2002-09-19 21:06:47

by Andrew Morton

[permalink] [raw]
Subject: Re: [RFC] [PATCH] 2.5.35 patch for making DIO async--performance numbers

Mingming Cao wrote:
>
> Hi Ben & Andrew,
>
> I run sync raw I/O tests and Narasimha's async I/O tests on a 8 way PIII to
> measure the I/O performance before/after the dio async patch. All the
> tests (sync and async) did 4000 * 256K I/O on 40 disks.
>
> Basically, sync RAW read/write performance has no affect with the dio async
> patch. Async I/O seems to be slower than the sync I/O. Async RAW I/O got
> better performance when the queue length for io_submit() is set to be 4.
>
> I measured the time per test. vmstat infos are also listed below.
>

Thanks. Note that the old code (which seems to be a tiny bit faster,
and used less CPU as well) has a significantly higher context switch
rate. At a guess I'd say that it is more efficient at getting userspace
up and running in response to IO completion.

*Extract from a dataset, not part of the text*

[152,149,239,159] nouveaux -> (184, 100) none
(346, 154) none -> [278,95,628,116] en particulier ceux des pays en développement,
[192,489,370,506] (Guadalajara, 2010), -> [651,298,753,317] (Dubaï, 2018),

I'd say it's only likely to affect these huge linear IOs. Once you get
into real workloads which are seeking and merging then a bit of latency
here or there would just be soaked up by other system activity.

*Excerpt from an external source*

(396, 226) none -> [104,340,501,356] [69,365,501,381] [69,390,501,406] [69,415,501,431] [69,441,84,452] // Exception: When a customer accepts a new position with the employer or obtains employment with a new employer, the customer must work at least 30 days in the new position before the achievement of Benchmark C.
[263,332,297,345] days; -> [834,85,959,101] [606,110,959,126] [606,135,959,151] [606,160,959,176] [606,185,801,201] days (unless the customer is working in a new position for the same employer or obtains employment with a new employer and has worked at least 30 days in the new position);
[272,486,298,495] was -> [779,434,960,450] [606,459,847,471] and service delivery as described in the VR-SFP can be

Ah. The current direct-io.c uses wake_up_process(), not waitqueues.
So the aio version has to wear the waitqueue cost. If you're using the
-mm patch I'd suggest that you convert aio.c to prepare_to_wait/finish_wait.
The waitqueue/wakeup costs on your 8-ways seem to be very high.


2002-09-19 21:15:21

by Badari Pulavarty

[permalink] [raw]
Subject: Re: [RFC] [PATCH] 2.5.35 patch for making DIO async--performance numbers

Andrew,

>
> Thanks. Note that the old code (which seems to be a tiny bit faster,
> and used less CPU as well) has a significantly higher context switch
> rate. At a guess I'd say that it is more efficient at getting userspace
> up and running in response to IO completion.
>

I my patch, I removed bio_list. So, I do all the processing of "bio"
in end_io() function, instead of postpone it to waiter. Do you think
this matters ?


> I'd say it's only likely to affect these huge linear IOs. Once you get
> into real workloads which are seeking and merging then a bit of latency
> here or there would just be soaked up by other system activity.
>
> Ah. The current direct-io.c uses wake_up_process(), not waitqueues.
> So the aio version has to wear the waitqueue cost. If you're using the
> -mm patch I'd suggest that you convert aio.c to prepare_to_wait/finish_wait.
> The waitqueue/wakeup costs on your 8-ways seem to be very high.

Ok !! I still use wake_up_process() for the sync case.
I will try to use waitqueues and see.

Thanks,
Badari